What to do ->
Go through the following data and transcribe exactly the stretch of lines from the one holding "G04 APERTURE END LIST*" to the one holding "X168910000Y-124262500D03*", both included.

Machine-readable electronics designs ->
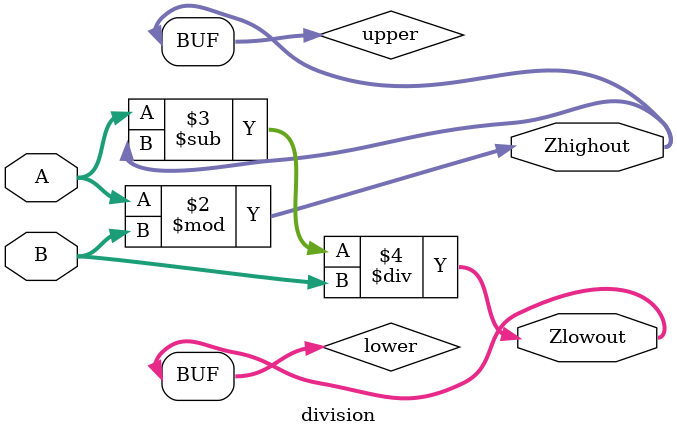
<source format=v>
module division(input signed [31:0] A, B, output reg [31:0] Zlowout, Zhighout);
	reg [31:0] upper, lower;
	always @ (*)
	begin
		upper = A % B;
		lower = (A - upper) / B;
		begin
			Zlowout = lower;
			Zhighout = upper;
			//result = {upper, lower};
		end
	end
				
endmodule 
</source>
---
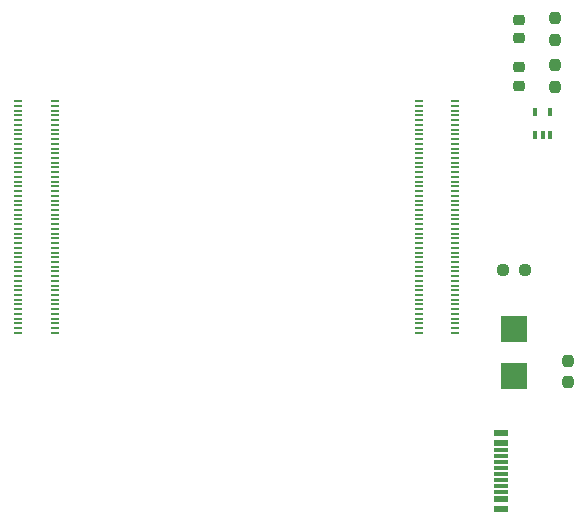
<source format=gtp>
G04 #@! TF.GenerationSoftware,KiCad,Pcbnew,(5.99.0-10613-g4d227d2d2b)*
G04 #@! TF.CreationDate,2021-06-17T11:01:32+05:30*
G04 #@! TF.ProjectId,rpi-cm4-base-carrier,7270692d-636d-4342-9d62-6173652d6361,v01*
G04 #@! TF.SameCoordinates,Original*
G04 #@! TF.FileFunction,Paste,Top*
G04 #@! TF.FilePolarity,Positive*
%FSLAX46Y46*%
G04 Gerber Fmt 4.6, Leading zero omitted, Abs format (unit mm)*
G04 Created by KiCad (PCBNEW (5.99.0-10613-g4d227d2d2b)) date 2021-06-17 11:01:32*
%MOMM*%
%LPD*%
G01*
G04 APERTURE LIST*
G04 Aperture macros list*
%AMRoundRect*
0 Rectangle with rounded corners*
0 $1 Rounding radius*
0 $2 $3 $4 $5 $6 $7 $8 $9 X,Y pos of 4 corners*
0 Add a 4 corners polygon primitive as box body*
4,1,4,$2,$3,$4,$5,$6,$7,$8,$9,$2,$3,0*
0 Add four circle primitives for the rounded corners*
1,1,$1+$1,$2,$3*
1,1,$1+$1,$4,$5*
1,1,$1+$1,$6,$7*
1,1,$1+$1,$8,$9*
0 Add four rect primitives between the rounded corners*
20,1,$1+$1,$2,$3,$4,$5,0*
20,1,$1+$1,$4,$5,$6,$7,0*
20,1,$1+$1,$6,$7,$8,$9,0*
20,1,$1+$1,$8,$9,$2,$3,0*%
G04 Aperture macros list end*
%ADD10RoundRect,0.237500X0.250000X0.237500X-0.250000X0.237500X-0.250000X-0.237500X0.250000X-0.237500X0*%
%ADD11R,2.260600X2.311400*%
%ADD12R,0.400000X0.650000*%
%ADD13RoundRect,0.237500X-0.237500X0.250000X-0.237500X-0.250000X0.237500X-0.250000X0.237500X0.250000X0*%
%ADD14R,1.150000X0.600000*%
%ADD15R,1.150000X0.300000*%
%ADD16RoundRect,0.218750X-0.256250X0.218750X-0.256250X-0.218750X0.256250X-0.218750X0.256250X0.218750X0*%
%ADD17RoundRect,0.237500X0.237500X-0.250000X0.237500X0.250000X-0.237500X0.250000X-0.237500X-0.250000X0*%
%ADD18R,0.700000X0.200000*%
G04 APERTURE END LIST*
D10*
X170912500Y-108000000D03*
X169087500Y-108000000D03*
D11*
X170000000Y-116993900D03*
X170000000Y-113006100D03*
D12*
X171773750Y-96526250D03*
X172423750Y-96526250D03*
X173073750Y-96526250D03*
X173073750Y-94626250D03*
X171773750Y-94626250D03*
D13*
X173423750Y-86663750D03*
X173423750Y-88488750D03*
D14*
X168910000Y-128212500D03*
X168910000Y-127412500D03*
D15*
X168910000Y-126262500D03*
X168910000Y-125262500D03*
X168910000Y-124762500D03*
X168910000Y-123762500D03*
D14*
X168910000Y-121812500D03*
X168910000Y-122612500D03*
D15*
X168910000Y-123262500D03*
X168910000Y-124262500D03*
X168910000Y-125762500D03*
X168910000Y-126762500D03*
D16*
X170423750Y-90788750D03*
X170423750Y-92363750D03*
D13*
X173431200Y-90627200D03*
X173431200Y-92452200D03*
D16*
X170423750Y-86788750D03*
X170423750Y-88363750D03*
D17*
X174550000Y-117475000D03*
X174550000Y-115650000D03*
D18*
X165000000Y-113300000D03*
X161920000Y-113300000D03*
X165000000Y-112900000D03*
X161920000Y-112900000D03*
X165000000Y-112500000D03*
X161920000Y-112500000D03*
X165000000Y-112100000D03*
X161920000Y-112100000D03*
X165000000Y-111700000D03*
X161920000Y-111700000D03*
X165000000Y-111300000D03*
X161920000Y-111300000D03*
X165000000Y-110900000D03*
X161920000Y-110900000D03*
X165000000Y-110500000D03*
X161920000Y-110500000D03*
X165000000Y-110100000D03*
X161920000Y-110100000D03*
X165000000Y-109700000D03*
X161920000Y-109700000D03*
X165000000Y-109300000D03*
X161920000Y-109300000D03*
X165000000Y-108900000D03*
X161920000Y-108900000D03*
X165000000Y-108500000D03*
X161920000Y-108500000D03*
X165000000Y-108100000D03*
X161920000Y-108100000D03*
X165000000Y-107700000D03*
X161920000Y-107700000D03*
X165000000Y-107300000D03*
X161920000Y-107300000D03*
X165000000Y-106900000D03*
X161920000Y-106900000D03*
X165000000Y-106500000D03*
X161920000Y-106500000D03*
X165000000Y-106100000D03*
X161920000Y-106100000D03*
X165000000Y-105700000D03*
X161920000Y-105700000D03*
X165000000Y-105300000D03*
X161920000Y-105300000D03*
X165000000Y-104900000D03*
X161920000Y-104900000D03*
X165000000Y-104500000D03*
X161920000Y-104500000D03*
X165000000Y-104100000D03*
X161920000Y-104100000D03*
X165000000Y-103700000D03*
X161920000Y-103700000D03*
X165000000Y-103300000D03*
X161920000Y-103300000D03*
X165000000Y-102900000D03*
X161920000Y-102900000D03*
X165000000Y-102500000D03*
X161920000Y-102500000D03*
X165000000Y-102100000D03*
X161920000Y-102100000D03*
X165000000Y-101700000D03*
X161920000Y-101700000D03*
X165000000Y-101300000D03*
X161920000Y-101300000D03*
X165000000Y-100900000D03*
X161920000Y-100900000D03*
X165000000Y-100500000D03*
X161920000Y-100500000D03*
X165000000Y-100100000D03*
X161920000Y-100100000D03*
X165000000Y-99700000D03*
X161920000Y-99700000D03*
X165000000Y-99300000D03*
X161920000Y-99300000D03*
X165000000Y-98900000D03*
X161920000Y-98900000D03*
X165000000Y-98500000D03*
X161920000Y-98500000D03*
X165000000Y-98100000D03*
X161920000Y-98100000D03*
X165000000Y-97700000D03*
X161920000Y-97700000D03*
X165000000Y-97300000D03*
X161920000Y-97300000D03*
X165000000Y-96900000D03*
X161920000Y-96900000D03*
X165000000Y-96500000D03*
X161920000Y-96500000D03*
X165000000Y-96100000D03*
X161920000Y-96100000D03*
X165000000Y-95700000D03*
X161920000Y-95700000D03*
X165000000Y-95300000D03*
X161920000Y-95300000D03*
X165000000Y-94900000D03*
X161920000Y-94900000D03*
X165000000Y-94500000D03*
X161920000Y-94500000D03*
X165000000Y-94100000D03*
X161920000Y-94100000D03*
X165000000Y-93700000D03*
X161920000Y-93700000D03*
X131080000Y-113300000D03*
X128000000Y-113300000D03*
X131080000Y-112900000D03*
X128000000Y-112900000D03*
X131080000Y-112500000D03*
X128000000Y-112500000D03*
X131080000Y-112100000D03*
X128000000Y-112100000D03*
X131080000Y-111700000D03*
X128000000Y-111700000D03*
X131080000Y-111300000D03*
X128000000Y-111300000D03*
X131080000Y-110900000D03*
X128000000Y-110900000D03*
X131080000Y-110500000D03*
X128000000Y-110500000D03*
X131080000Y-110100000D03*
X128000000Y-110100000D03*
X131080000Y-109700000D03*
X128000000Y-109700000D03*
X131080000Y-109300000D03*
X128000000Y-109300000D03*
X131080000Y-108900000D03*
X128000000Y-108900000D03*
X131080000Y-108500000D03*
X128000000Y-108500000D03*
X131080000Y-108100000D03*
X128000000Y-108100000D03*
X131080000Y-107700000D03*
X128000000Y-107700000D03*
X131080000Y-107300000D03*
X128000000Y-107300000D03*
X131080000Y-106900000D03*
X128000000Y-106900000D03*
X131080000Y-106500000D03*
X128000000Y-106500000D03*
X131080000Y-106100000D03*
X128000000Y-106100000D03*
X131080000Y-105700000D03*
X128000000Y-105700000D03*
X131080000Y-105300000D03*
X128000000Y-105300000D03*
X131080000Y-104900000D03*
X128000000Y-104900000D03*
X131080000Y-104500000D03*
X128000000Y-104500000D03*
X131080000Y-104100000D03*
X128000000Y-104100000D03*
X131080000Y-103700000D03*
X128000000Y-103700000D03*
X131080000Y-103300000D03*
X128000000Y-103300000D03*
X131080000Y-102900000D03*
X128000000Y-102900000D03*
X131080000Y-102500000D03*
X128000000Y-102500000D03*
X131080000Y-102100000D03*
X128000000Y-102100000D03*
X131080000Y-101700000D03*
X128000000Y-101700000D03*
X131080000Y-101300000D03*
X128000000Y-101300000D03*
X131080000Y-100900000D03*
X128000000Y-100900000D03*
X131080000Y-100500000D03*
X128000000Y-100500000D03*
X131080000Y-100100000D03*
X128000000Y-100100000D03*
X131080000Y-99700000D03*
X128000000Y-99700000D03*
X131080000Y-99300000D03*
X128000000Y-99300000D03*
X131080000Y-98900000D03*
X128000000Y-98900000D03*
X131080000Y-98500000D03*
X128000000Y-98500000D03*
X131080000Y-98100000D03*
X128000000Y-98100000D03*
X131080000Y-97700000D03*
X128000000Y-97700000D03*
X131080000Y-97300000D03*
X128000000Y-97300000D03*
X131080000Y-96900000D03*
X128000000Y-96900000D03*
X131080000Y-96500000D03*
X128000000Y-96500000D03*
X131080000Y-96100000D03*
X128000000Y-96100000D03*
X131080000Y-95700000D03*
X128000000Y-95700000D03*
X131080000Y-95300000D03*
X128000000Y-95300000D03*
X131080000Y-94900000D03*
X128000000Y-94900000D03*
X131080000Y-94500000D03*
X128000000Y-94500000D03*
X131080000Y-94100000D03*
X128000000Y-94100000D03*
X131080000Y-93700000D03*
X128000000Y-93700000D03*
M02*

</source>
==
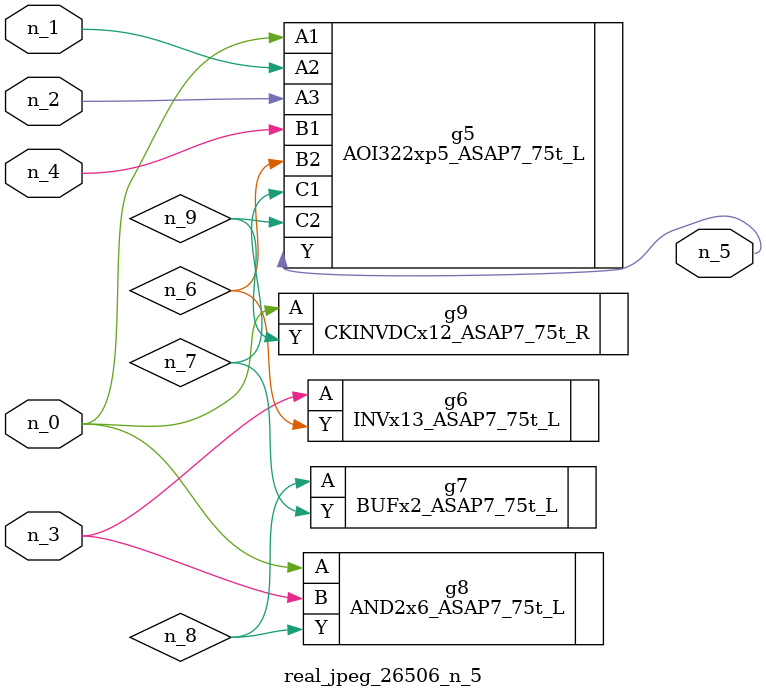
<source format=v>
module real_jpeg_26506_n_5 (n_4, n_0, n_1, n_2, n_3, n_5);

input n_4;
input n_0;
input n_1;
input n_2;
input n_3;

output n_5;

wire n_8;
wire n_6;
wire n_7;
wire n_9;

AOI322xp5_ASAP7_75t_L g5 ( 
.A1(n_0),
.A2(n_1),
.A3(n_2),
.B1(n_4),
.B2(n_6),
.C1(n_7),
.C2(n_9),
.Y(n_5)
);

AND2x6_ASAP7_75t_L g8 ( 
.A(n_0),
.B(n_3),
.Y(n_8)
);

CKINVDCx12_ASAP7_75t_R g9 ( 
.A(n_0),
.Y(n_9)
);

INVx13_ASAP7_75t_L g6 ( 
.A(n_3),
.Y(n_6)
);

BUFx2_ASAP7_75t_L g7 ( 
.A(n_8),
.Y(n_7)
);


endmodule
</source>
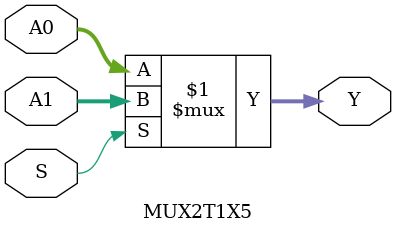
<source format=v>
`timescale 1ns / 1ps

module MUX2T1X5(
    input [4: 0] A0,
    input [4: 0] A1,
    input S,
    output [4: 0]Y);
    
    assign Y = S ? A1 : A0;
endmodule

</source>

Task solution ->
G04 APERTURE END LIST*
D10*
X170912500Y-108000000D03*
X169087500Y-108000000D03*
D11*
X170000000Y-116993900D03*
X170000000Y-113006100D03*
D12*
X171773750Y-96526250D03*
X172423750Y-96526250D03*
X173073750Y-96526250D03*
X173073750Y-94626250D03*
X171773750Y-94626250D03*
D13*
X173423750Y-86663750D03*
X173423750Y-88488750D03*
D14*
X168910000Y-128212500D03*
X168910000Y-127412500D03*
D15*
X168910000Y-126262500D03*
X168910000Y-125262500D03*
X168910000Y-124762500D03*
X168910000Y-123762500D03*
D14*
X168910000Y-121812500D03*
X168910000Y-122612500D03*
D15*
X168910000Y-123262500D03*
X168910000Y-124262500D03*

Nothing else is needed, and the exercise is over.